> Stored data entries
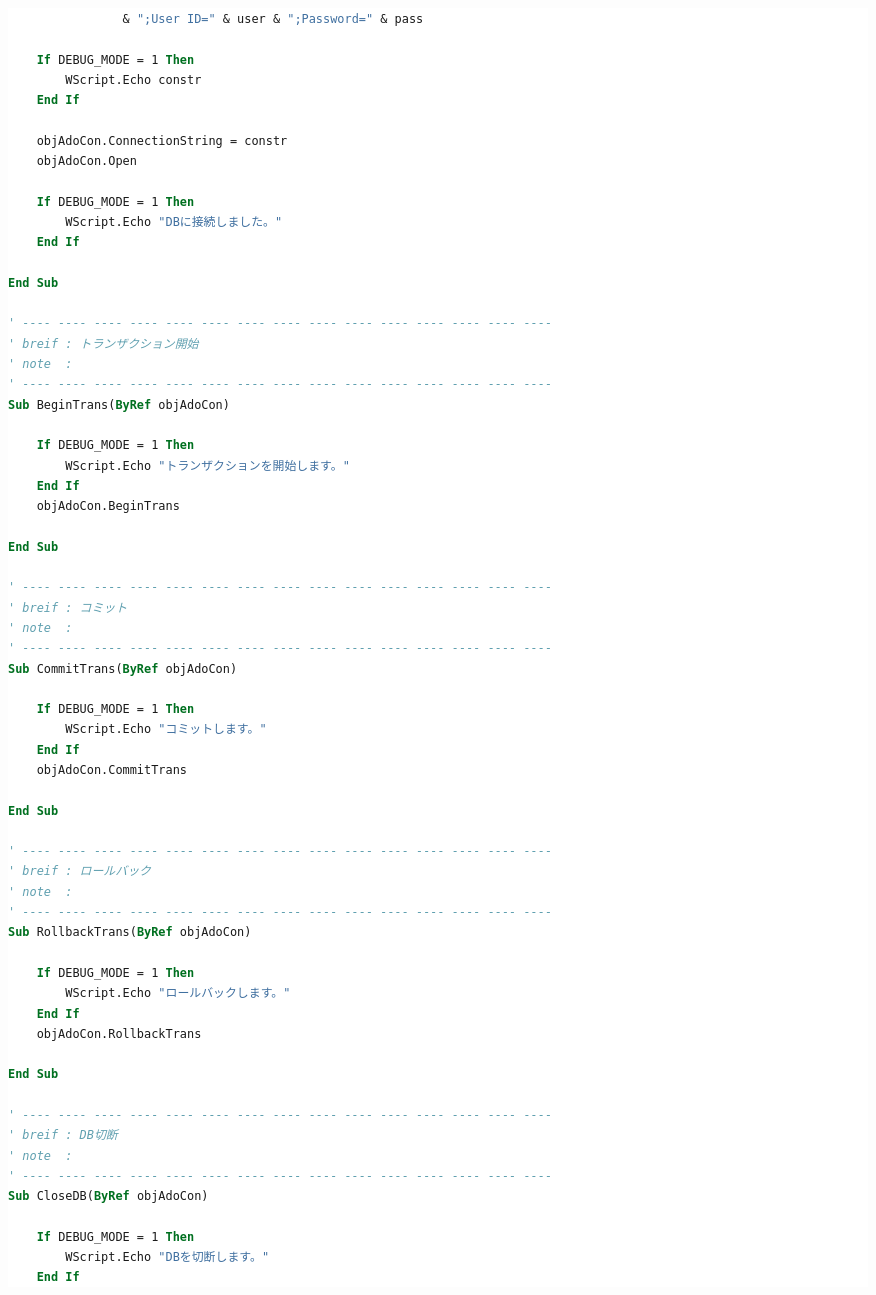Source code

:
 ```vb
                & ";User ID=" & user & ";Password=" & pass

    If DEBUG_MODE = 1 Then
        WScript.Echo constr
    End If

    objAdoCon.ConnectionString = constr
    objAdoCon.Open

    If DEBUG_MODE = 1 Then
        WScript.Echo "DBに接続しました。"
    End If

End Sub

' ---- ---- ---- ---- ---- ---- ---- ---- ---- ---- ---- ---- ---- ---- ----
' breif : トランザクション開始
' note  :
' ---- ---- ---- ---- ---- ---- ---- ---- ---- ---- ---- ---- ---- ---- ----
Sub BeginTrans(ByRef objAdoCon)

    If DEBUG_MODE = 1 Then
        WScript.Echo "トランザクションを開始します。"
    End If
    objAdoCon.BeginTrans

End Sub

' ---- ---- ---- ---- ---- ---- ---- ---- ---- ---- ---- ---- ---- ---- ----
' breif : コミット
' note  :
' ---- ---- ---- ---- ---- ---- ---- ---- ---- ---- ---- ---- ---- ---- ----
Sub CommitTrans(ByRef objAdoCon)

    If DEBUG_MODE = 1 Then
        WScript.Echo "コミットします。"
    End If
    objAdoCon.CommitTrans

End Sub

' ---- ---- ---- ---- ---- ---- ---- ---- ---- ---- ---- ---- ---- ---- ----
' breif : ロールバック
' note  :
' ---- ---- ---- ---- ---- ---- ---- ---- ---- ---- ---- ---- ---- ---- ----
Sub RollbackTrans(ByRef objAdoCon)

    If DEBUG_MODE = 1 Then
        WScript.Echo "ロールバックします。"
    End If
    objAdoCon.RollbackTrans

End Sub

' ---- ---- ---- ---- ---- ---- ---- ---- ---- ---- ---- ---- ---- ---- ----
' breif : DB切断
' note  :
' ---- ---- ---- ---- ---- ---- ---- ---- ---- ---- ---- ---- ---- ---- ----
Sub CloseDB(ByRef objAdoCon)

    If DEBUG_MODE = 1 Then
        WScript.Echo "DBを切断します。"
    End If
```
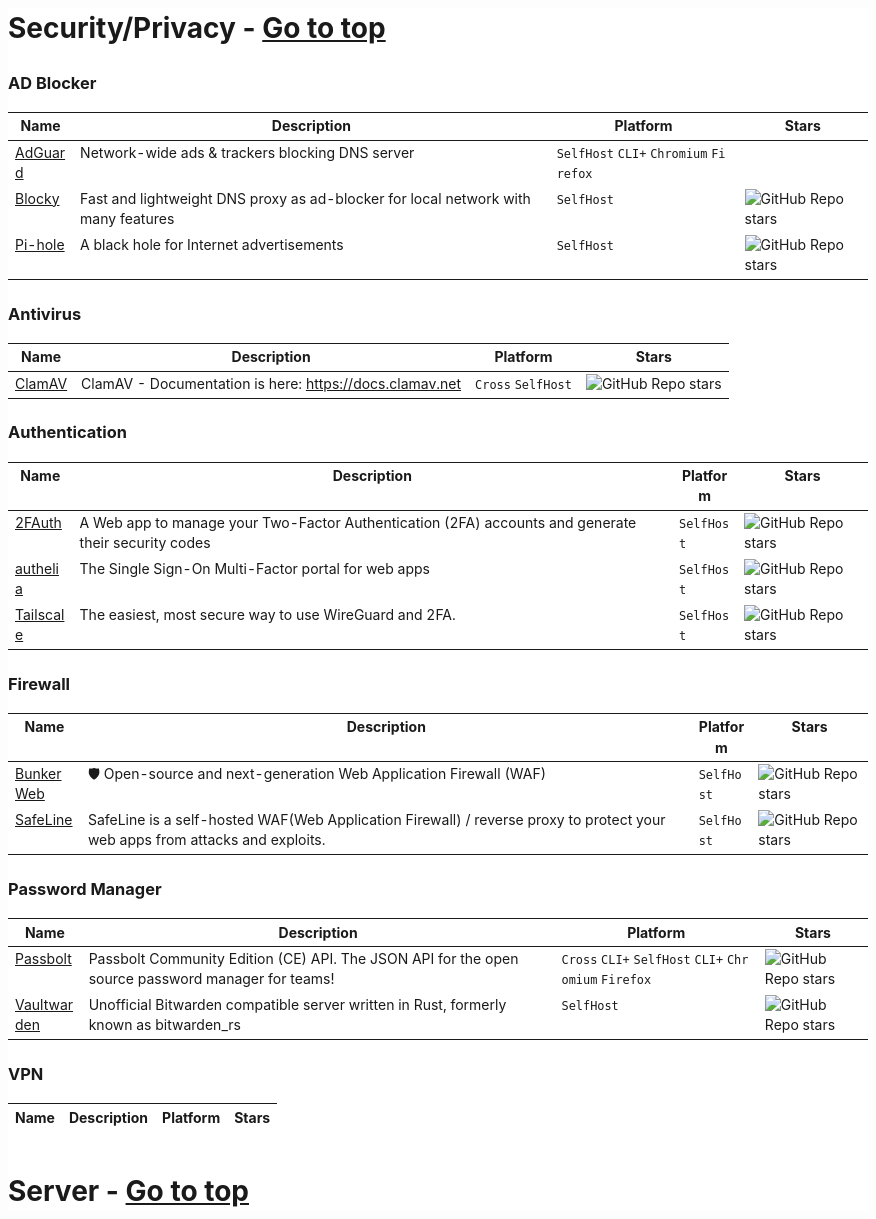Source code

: # Security/Privacy - [Go to top](#contents)

### AD Blocker

| Name | Description | Platform | Stars |
| --- | --- | --- | --- |
| [AdGuard](https://github.com/AdguardTeam) | Network-wide ads & trackers blocking DNS server | `SelfHost` `CLI+` `Chromium` `Firefox` |  |
| [Blocky](https://github.com/0xERR0R/blocky) | Fast and lightweight DNS proxy as ad-blocker for local network with many features | `SelfHost` | ![GitHub Repo stars](https://img.shields.io/github/stars/0xERR0R/blocky?style=for-the-badge&label=%20&color=white) |
| [Pi-hole](https://github.com/pi-hole/pi-hole) | A black hole for Internet advertisements | `SelfHost` | ![GitHub Repo stars](https://img.shields.io/github/stars/pi-hole/pi-hole?style=for-the-badge&label=%20&color=white) |

### Antivirus

| Name | Description | Platform | Stars |
| --- | --- | --- | --- |
| [ClamAV](https://github.com/Cisco-Talos/clamav) | ClamAV - Documentation is here: https://docs.clamav.net | `Cross` `SelfHost` | ![GitHub Repo stars](https://img.shields.io/github/stars/Cisco-Talos/clamav?style=for-the-badge&label=%20&color=white) |

### Authentication

| Name | Description | Platform | Stars |
| --- | --- | --- | --- |
| [2FAuth](https://github.com/Bubka/2FAuth) | A Web app to manage your Two-Factor Authentication (2FA) accounts and generate their security codes | `SelfHost` | ![GitHub Repo stars](https://img.shields.io/github/stars/Bubka/2FAuth?style=for-the-badge&label=%20&color=white) |
| [authelia](https://github.com/authelia/authelia) | The Single Sign-On Multi-Factor portal for web apps | `SelfHost` | ![GitHub Repo stars](https://img.shields.io/github/stars/authelia/authelia?style=for-the-badge&label=%20&color=white) |
| [Tailscale](https://github.com/tailscale/tailscale) | The easiest, most secure way to use WireGuard and 2FA. | `SelfHost` | ![GitHub Repo stars](https://img.shields.io/github/stars/tailscale/tailscale?style=for-the-badge&label=%20&color=white) |

### Firewall

| Name | Description | Platform | Stars |
| --- | --- | --- | --- |
| [BunkerWeb](https://github.com/bunkerity/bunkerweb) | 🛡️ Open-source and next-generation Web Application Firewall (WAF) | `SelfHost` | ![GitHub Repo stars](https://img.shields.io/github/stars/bunkerity/bunkerweb?style=for-the-badge&label=%20&color=white) |
| [SafeLine](https://github.com/chaitin/SafeLine) | SafeLine is a self-hosted WAF(Web Application Firewall) / reverse proxy to protect your web apps from attacks and exploits. | `SelfHost` | ![GitHub Repo stars](https://img.shields.io/github/stars/chaitin/SafeLine?style=for-the-badge&label=%20&color=white) |

### Password Manager

| Name | Description | Platform | Stars |
| --- | --- | --- | --- |
| [Passbolt](https://github.com/passbolt/passbolt_api) | Passbolt Community Edition (CE) API. The JSON API for the open source password manager for teams! | `Cross` `CLI+` `SelfHost` `CLI+` `Chromium` `Firefox` | ![GitHub Repo stars](https://img.shields.io/github/stars/passbolt/passbolt_api?style=for-the-badge&label=%20&color=white) |
| [Vaultwarden](https://github.com/dani-garcia/vaultwarden) | Unofficial Bitwarden compatible server written in Rust, formerly known as bitwarden_rs  | `SelfHost` | ![GitHub Repo stars](https://img.shields.io/github/stars/dani-garcia/vaultwarden?style=for-the-badge&label=%20&color=white) |

### VPN

| Name | Description | Platform | Stars |
| --- | --- | --- | --- |

# Server - [Go to top](#contents)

> DIRECTIONS FOR THIS TASK
Across all the entries, how many lines include "CommitTrans"? Answer with the number alone.

> TASK ANSWER
2